* **Work task**: The entries below are to be returned as written, with all pictures dropped.

====== Data for review

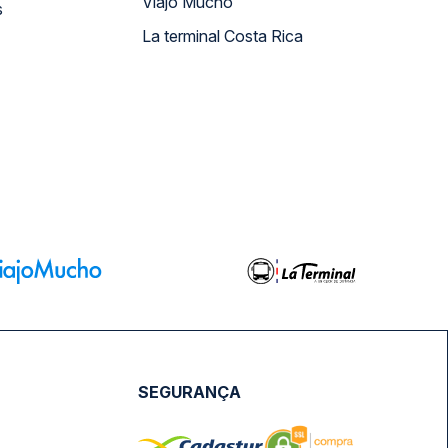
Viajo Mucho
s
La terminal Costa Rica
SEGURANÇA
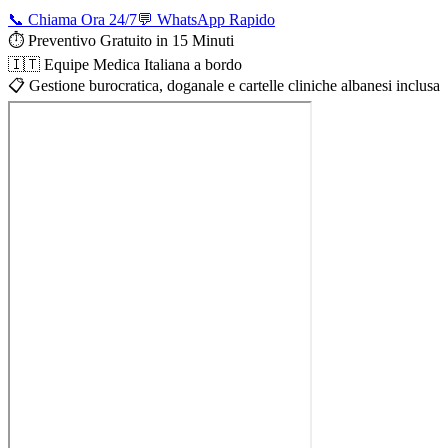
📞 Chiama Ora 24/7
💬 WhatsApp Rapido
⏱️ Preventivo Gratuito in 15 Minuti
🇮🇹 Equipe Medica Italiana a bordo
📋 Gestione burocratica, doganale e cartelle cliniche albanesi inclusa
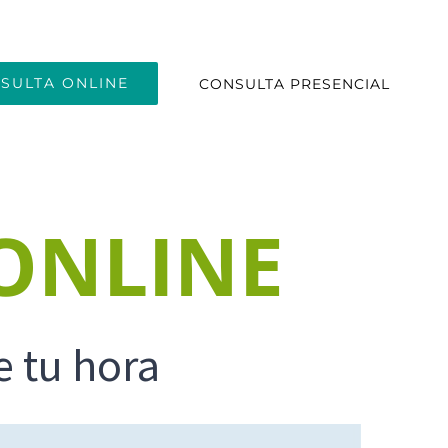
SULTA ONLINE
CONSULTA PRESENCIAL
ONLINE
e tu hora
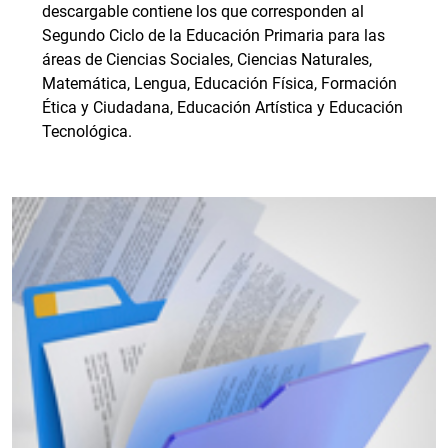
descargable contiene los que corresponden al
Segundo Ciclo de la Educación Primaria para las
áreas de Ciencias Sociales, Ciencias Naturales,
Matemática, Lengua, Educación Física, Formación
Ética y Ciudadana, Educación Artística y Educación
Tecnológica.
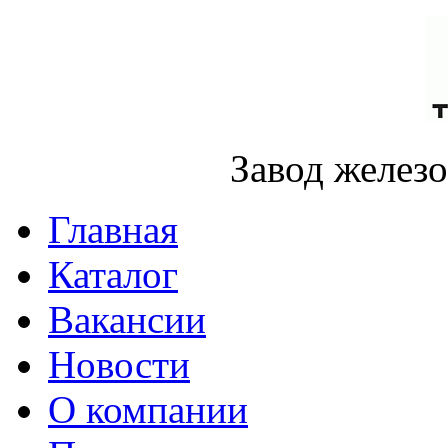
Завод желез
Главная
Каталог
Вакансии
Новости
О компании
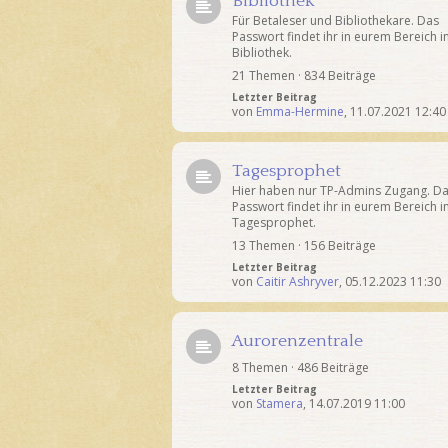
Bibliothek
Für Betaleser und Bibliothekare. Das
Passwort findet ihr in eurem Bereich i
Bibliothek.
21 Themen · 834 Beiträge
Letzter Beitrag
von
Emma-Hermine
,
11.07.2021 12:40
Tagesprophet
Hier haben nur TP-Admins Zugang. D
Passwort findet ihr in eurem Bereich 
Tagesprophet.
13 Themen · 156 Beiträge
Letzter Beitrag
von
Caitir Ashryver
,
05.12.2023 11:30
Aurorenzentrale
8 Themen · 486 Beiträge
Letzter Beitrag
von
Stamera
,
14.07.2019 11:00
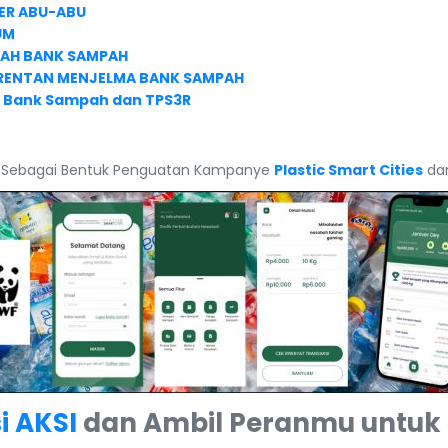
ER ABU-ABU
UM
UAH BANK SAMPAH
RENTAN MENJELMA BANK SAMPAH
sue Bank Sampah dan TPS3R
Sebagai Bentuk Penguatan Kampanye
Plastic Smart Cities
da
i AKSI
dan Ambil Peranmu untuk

============

* **Answer box**:
Viajo Mucho
s
La terminal Costa Rica
SEGURANÇA
📞 Chiama Ora 24/7
💬 WhatsApp Rapido
⏱️ Preventivo Gratuito in 15 Minuti
🇮🇹 Equipe Medica Italiana a bordo
📋 Gestione burocratica, doganale e cartelle cliniche albanesi inclusa
SULTA ONLINE
CONSULTA PRESENCIAL
ONLINE
e tu hora
descargable contiene los que corresponden al
Segundo Ciclo de la Educación Primaria para las
áreas de Ciencias Sociales, Ciencias Naturales,
Matemática, Lengua, Educación Física, Formación
Ética y Ciudadana, Educación Artística y Educación
Tecnológica.
Завод желез
Главная
Каталог
Вакансии
Новости
О компании
Bibliothek
Für Betaleser und Bibliothekare. Das
Passwort findet ihr in eurem Bereich i
Bibliothek.
21 Themen · 834 Beiträge
Letzter Beitrag
von
Emma-Hermine
,
11.07.2021 12:40
Tagesprophet
Hier haben nur TP-Admins Zugang. D
Passwort findet ihr in eurem Bereich 
Tagesprophet.
13 Themen · 156 Beiträge
Letzter Beitrag
von
Caitir Ashryver
,
05.12.2023 11:30
Aurorenzentrale
8 Themen · 486 Beiträge
Letzter Beitrag
von
Stamera
,
14.07.2019 11:00
ER ABU-ABU
UM
UAH BANK SAMPAH
RENTAN MENJELMA BANK SAMPAH
sue Bank Sampah dan TPS3R
Sebagai Bentuk Penguatan Kampanye
Plastic Smart Cities
da
i AKSI
dan Ambil Peranmu untuk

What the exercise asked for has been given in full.